# OT: Diamond pendant



## JohnHenry (Aug 9, 2006)

Is.12 carat respectable?


----------



## jorgy (Oct 21, 2005)

I'm not into diamonds, but .12 carats, eh, why bother?


----------



## il sogno (Jul 15, 2002)

Post a pic?


----------



## JohnHenry (Aug 9, 2006)

il sogno said:


> Post a pic?


You will have to dial the drop down menu to the size.

I looked at a size chart, seems a little smallish, but it looks way nice to me.

I need a lady viewpoint though

Tiffany & Co. | Item | Elsa Peretti® Diamonds by the Yard® necklace in platinum. | United States


----------



## litespeedchick (Sep 9, 2003)

JohnHenry said:


> You will have to dial the drop down menu to the size.
> 
> I looked at a size chart, seems a little smallish, but it looks way nice to me.
> 
> ...


YES! Very nice gift. Those Elsa Peretti "diamonds by the yard" things are gorgeous. I've been thinking of trying to have a copy made by a local jeweler to reset the little diamonds in a passe cocktail ring. It's true that .12 is not going to be a very large diamond. I had my original engagement ring which was .4 made into a pendant, and it's not exactly huge. (same husband, btw, just upgraded the ring)
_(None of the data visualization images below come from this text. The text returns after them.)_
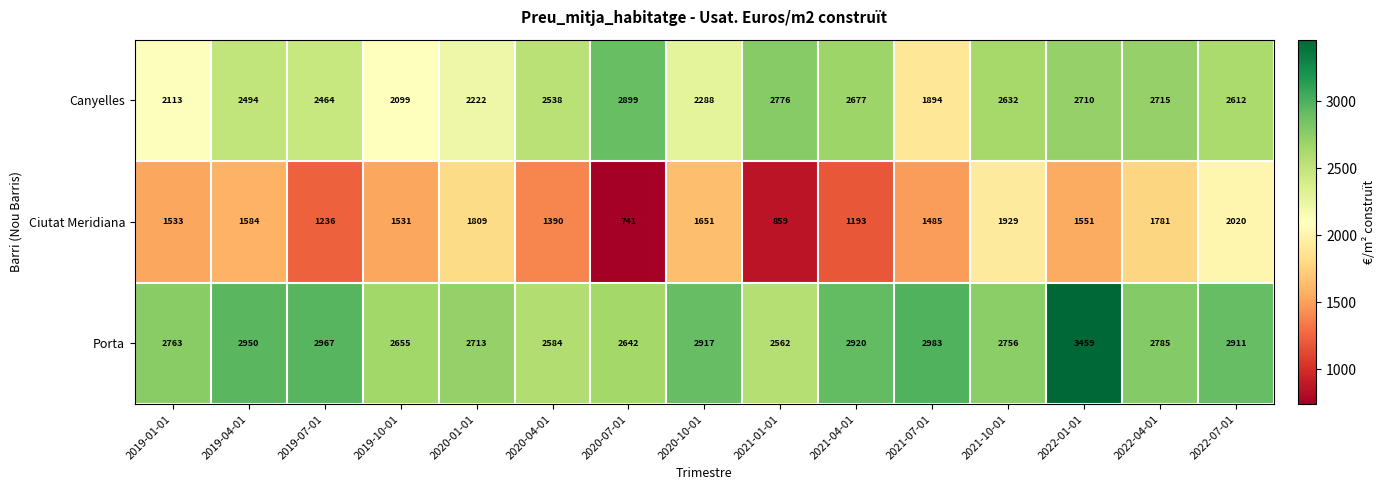

Rank the series at 2022-01-01 from lowest to highest value.

Ciutat Meridiana, Canyelles, Porta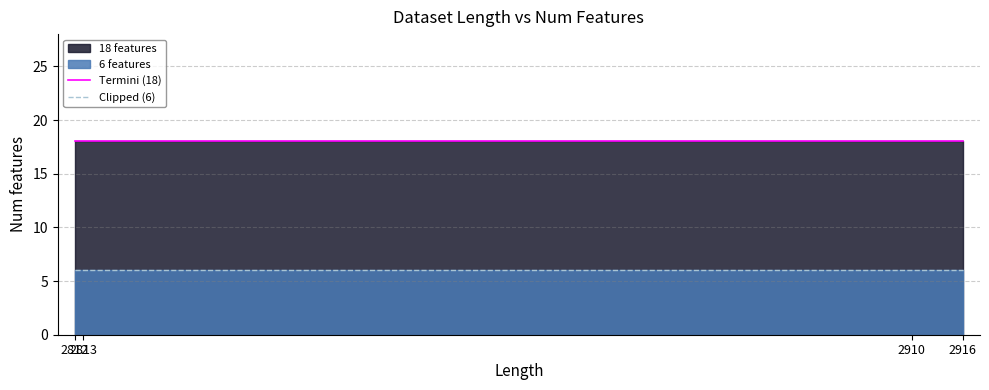

Which series has the largest range (max minus min)?

Termini (18)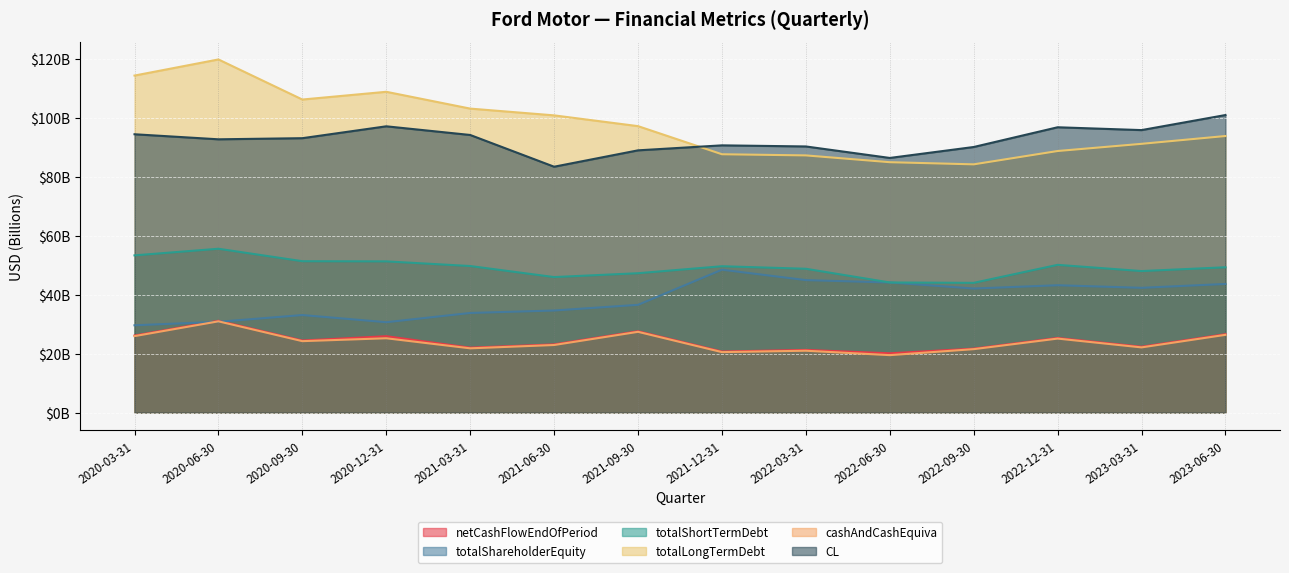

The value of netCashFlowEndOfPeriod at 2020-06-30 is 12.3. True or false?

False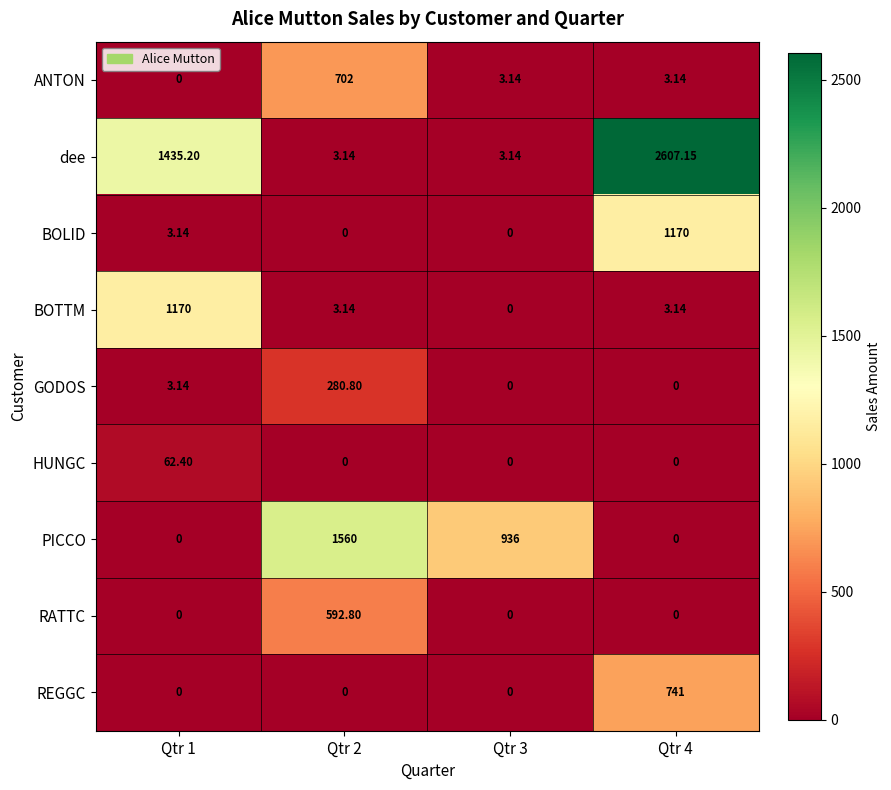

Which series changed the most between Qtr 1 and Qtr 3?

dee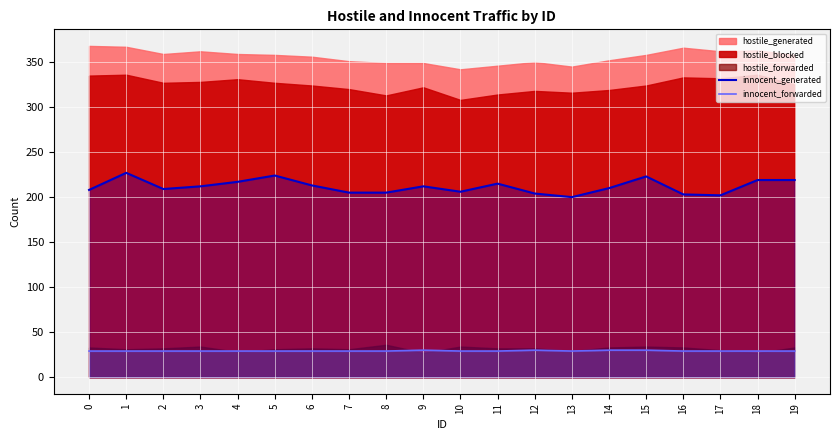

True or false: innocent_forwarded and innocent_generated cross at least once.

False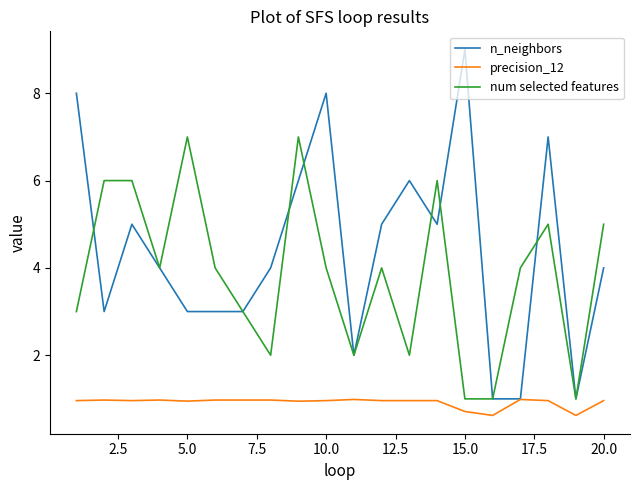

Which series has the largest total across all categories?

n_neighbors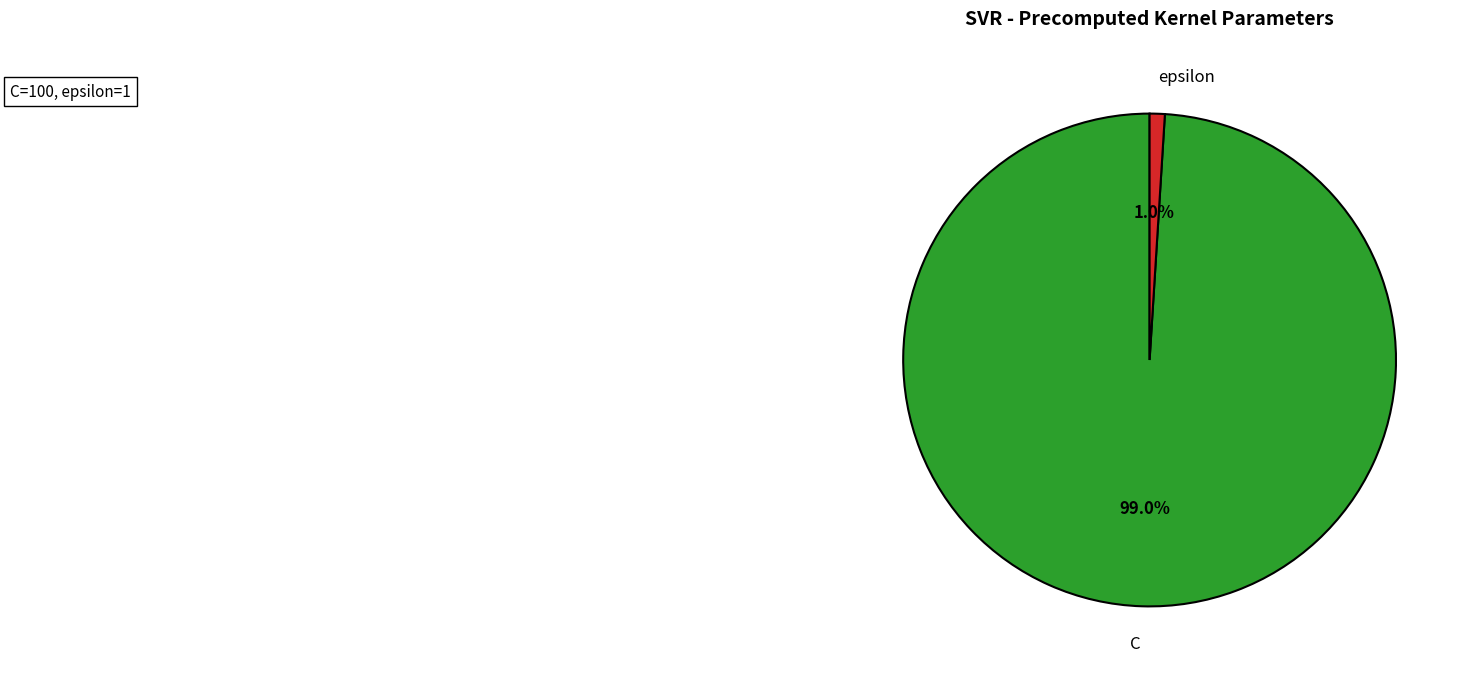

What is the smallest slice in the pie chart?

epsilon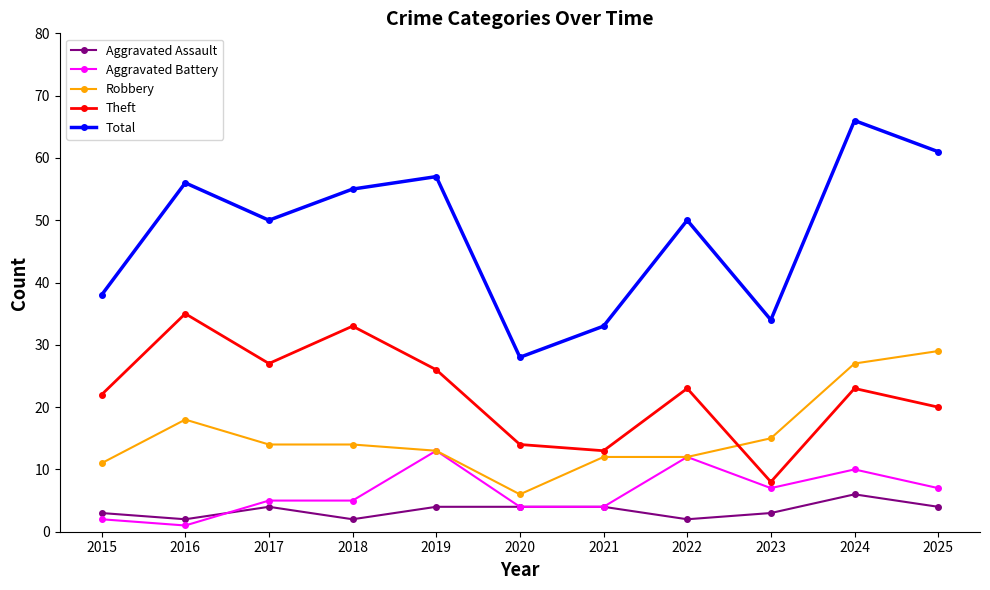

What is the value of the Robbery point at the 11th from the left?

29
If the lady is a jewelry fan, she knows that the platinum is worth far more than the stone anyway. If you're not sure she knows/cares, you might want to consider silver instead of platinum. I have a couple of those Tiffany heart necklaces in silver and it's really hard to tell the difference. Anything in that blue box should be well received ;-)


----------



## jorgy (Oct 21, 2005)

I like the necklace style. As I said, I'm not a diamond person, so I'd probably rather have a less 'precious' stone that is bigger. So hard to tell how big the necklace will actually be from the pics though. And if it's all about the box...


----------



## il sogno (Jul 15, 2002)

Nice!

p.s. Diamonds are never OT here.


----------



## Kernyl (Dec 23, 2011)

I like it. Personally I don't like "big rocks", they get in the way. Simple and elegant like this is beautiful I think.


----------



## litespeedchick (Sep 9, 2003)

Kernyl said:


> I"big rocks", they get in the way.


I was sitting in a beach bar one day w/ a girlfriend and this big group of guys is sitting next to us. One leans over to me and says "that's the biggest diamond I've ever seen" and the whole table cracks up. His one buddy goes "that is the WORST pick up line I've ever heard"


----------